A reflexão de um blogueiro descendente de alemães segundo a qual, a rigor, cada bebê que nasce a mais do que um homem que morre é nocivo à natureza, pois irá consumir alimentos e bens que precisarão ser produzidos, transportados e consumirão energia e recursos naturais, talvez explique o estranho paradoxo entre produção de energia e preservação do Meio Ambiente.
Até o ano de 2002 a política energética conduziu ao aumento das tarifas, à redução dos investimentos nesse imprescindível setor da economia e ao racionamento. Até um seguro apagão foi criado, onerando o consumidor, com o fim de indenizar as concessionárias por alegados prejuízos e criar um fundo para consumar alternativas que produziriam energia mais cara que as hidrelétricas, com destinação restrita a cobrir períodos hidrologicamente desfavoráveis (secas).
Naturalmente que alternativas há para uma política energética ecologicamente mais saudável e economicamente mais ajustada à estrutura produtiva do país.
Lembra Valéria Comitre que o desenvolvimento de novas técnicas agrícolas gerou avanços na produtividade, mas atingiu alto padrão de consumo energético provocando o impasse entre a necessidade urgente de geração de energia elétrica e os danos de ordem ambiental que podem advir.
O Movimento dos Atingidos pelas Barragens acusa o governo de conduzir o setor elétrico sem pesquisa e sem planejamento e de entregá-lo à iniciativa privada, mas ao mesmo tempo afirma que o governo baseia a produção de energia somente em hidrelétricas, embora este país tenha um potencial energético muito rico em rios, sol, ventos e biomassa.

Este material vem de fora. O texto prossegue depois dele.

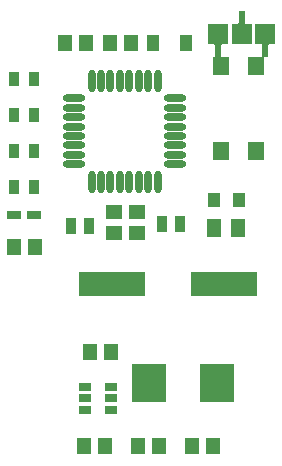
<source format=gtp>
G04*
G04 #@! TF.GenerationSoftware,Altium Limited,Altium Designer,23.3.1 (30)*
G04*
G04 Layer_Color=8421504*
%FSLAX25Y25*%
%MOIN*%
G70*
G04*
G04 #@! TF.SameCoordinates,DDE6331C-4F95-4F18-AA14-E53DA5D8DD09*
G04*
G04*
G04 #@! TF.FilePolarity,Positive*
G04*
G01*
G75*
%ADD18R,0.05512X0.06299*%
%ADD19R,0.04528X0.05709*%
%ADD20O,0.02362X0.07677*%
%ADD21O,0.07677X0.02362*%
%ADD22R,0.03937X0.02756*%
%ADD23R,0.11221X0.12598*%
%ADD24R,0.05709X0.04528*%
%ADD25R,0.22047X0.08268*%
%ADD26R,0.04331X0.05118*%
%ADD27R,0.03937X0.05512*%
%ADD28R,0.03367X0.04969*%
%ADD29R,0.04921X0.06102*%
%ADD30R,0.03740X0.05315*%
%ADD31R,0.04724X0.02756*%
G36*
X288472Y288347D02*
Y281653D01*
X286524D01*
X286441Y281626D01*
X286295Y281532D01*
X286189Y281394D01*
X286135Y281229D01*
X286130Y281142D01*
X286130D01*
Y277244D01*
X284122D01*
X284122Y281142D01*
X284112Y281242D01*
X284036Y281426D01*
X283895Y281567D01*
X283710Y281644D01*
X283610Y281653D01*
Y281653D01*
X281780D01*
Y288347D01*
X288472D01*
D02*
G37*
G36*
X304221D02*
Y281653D01*
X302272D01*
X302189Y281626D01*
X302043Y281532D01*
X301937Y281394D01*
X301883Y281229D01*
X301878Y281142D01*
X301878D01*
Y277244D01*
X299870D01*
X299870Y281142D01*
X299860Y281242D01*
X299784Y281426D01*
X299643Y281567D01*
X299458Y281644D01*
X299358Y281653D01*
Y281653D01*
X297528D01*
Y288347D01*
X304221D01*
D02*
G37*
G36*
X296346Y281653D02*
Y288347D01*
X294398Y288347D01*
X294315Y288374D01*
X294169Y288468D01*
X294063Y288606D01*
X294009Y288771D01*
X294004Y288858D01*
X294004Y288858D01*
X294004Y292756D01*
X291996D01*
X291996Y288858D01*
X291986Y288758D01*
X291910Y288574D01*
X291769Y288433D01*
X291584Y288356D01*
X291484Y288347D01*
X291484D01*
X289653D01*
Y281653D01*
X296346D01*
D02*
G37*
D18*
X297905Y245827D02*
D03*
Y274173D02*
D03*
X286094Y245827D02*
D03*
Y274173D02*
D03*
D19*
X224043Y214000D02*
D03*
X216957D02*
D03*
X240457Y147500D02*
D03*
X247543D02*
D03*
X242457Y179000D02*
D03*
X249543D02*
D03*
X265543Y147500D02*
D03*
X258457D02*
D03*
X276457D02*
D03*
X283543D02*
D03*
X248957Y282000D02*
D03*
X256043D02*
D03*
X233957D02*
D03*
X241043D02*
D03*
D20*
X242976Y235768D02*
D03*
X246126D02*
D03*
X249276D02*
D03*
X252425D02*
D03*
X255575D02*
D03*
X258724D02*
D03*
X261874D02*
D03*
X265024D02*
D03*
Y269232D02*
D03*
X261874D02*
D03*
X258724D02*
D03*
X255575D02*
D03*
X252425D02*
D03*
X249276D02*
D03*
X246126D02*
D03*
X242976D02*
D03*
D21*
X270732Y241476D02*
D03*
Y244626D02*
D03*
Y247776D02*
D03*
Y250925D02*
D03*
Y254075D02*
D03*
Y257224D02*
D03*
Y260374D02*
D03*
Y263524D02*
D03*
X237268D02*
D03*
Y260374D02*
D03*
Y257224D02*
D03*
Y254075D02*
D03*
Y250925D02*
D03*
Y247776D02*
D03*
Y244626D02*
D03*
Y241476D02*
D03*
D22*
X240673Y167240D02*
D03*
Y163500D02*
D03*
Y159760D02*
D03*
X249327D02*
D03*
Y163500D02*
D03*
Y167240D02*
D03*
D23*
X284720Y168500D02*
D03*
X262280D02*
D03*
D24*
X250500Y218457D02*
D03*
Y225543D02*
D03*
X258000Y218457D02*
D03*
Y225543D02*
D03*
D25*
X287201Y201500D02*
D03*
X249799D02*
D03*
D26*
X283866Y229500D02*
D03*
X292134D02*
D03*
D27*
X274512Y282000D02*
D03*
X263488D02*
D03*
D28*
X223750Y258000D02*
D03*
X217250D02*
D03*
X223750Y246000D02*
D03*
X217250D02*
D03*
Y234000D02*
D03*
X223750D02*
D03*
Y270000D02*
D03*
X217250D02*
D03*
D29*
X283799Y220398D02*
D03*
X291870D02*
D03*
D30*
X272453Y221500D02*
D03*
X266547D02*
D03*
X236047Y221000D02*
D03*
X241953D02*
D03*
D31*
X217154Y224500D02*
D03*
X223847D02*
D03*
M02*

</source>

O debate é envolvente, pois se coloca de um lado a necessidade do aproveitamento racional desses recursos energéticos, do outro a expansão da economia que obriga o Brasil a aumentar em pelo menos 5% a oferta de energia ao ano. Em artigo publicado em 26 de março de 2008, Ângela Pimenta escreveu que a expansão da economia é um grande feito, tanto para as camadas mais pobres da população, que passam a ter acesso a bens como eletrodomésticos, quanto para a indústria brasileira, que os produz. Só que esse fenômeno tem um lado preocupante – o aumento do consumo de energia elétrica que somente em 2007 foi de 6,5 %. Para atender a esse consumo, governo e setor produtivo estão numa corrida contra o tempo.
As projeções são de que o consumo de energia elétrica deve, num cenário conservador, crescer no mínimo 5% ao ano até 2012. E quando se fala em expansão da economia e aumento da produção industrial, estamos falando de progresso e desenvolvimento.
Qualquer movimentação nesse sentido implica em expandir as fontes de energia, até porque, com ou sem o “espetáculo do crescimento”, a indústria no Brasil consome 48,4% da energia, o setor residencial apenas 25,3% do consumo e o restante é distribuído entre comércio e serviços (13,5%) meio rural (3,8%) e serviços públicos (8,7%).
Mas é preciso que se tome cuidado, pois tem-se a impressão de que para todo projeto desenvolvimentista que se pretende instalar no Maranhão estão fazendo uma projeção de fim de mundo. Assim foi com o Pólo Siderúrgico, assim com a Hidrelétrica de Estreito, assim será com a Refinaria da Petrobrás, com o gasoduto e com o estaleiro para fabricação de navios, acalentado pelo governador Jackson Lago. Os cuidados com o frágil ecossistema de São Luís são imprescindíveis, mas precisamos ter mais cuidado na hora de mobilizar os pobres contra o progresso apenas lhes sobrecarregando de projeções futuristas catastróficas que na maioria das vezes não tem qualquer embasamento científico.